Solving Quadratic Inequality y = x² + 9x + 18 for f(x) > 0

To solve the inequality $x^2 + 9x + 18 > 0$, we start by finding the roots of the quadratic equation $x^2 + 9x + 18 = 0$.

Using the quadratic formula $x = \frac{-b \pm \sqrt{b^2 - 4ac}}{2a}$:

Here $a = 1$, $b = 9$, and $c = 18$.

Compute the discriminant: $b^2 - 4ac = 9^2 - 4 \cdot 1 \cdot 18 = 81 - 72 = 9$.

Therefore, $x = \frac{-9 \pm \sqrt{9}}{2} = \frac{-9 \pm 3}{2}$.

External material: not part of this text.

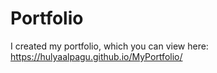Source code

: # Portfolio
I created my portfolio, which you can view here: https://hulyaalpagu.github.io/MyPortfolio/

The roots are $x = \frac{-9 + 3}{2} = -3$ and $x = \frac{-9 - 3}{2} = -6$ .

These roots divide the number line into the intervals: $(-\infty, -6)$, $(-6, -3)$, and $(-3, \infty)$.

We test a point from each interval in the inequality $x^2 + 9x + 18 > 0$ to determine where the function is positive:

• For $x < -6$, choose $x = -7$: $(-7)^2 + 9(-7) + 18 = 49 - 63 + 18 = 4$ (Positive).
• For $-6 < x < -3$, choose $x = -5$: $(-5)^2 + 9(-5) + 18 = 25 - 45 + 18 = -2$ (Negative).
• For $x > -3$, choose $x = 0$: $(0)^2 + 9(0) + 18 = 18$ (Positive).

The function $y = x^2 + 9x + 18$ is positive in the intervals $x < -6$ and $x > -3$.

Therefore, the solution is $x > -3$ or $x < -6$.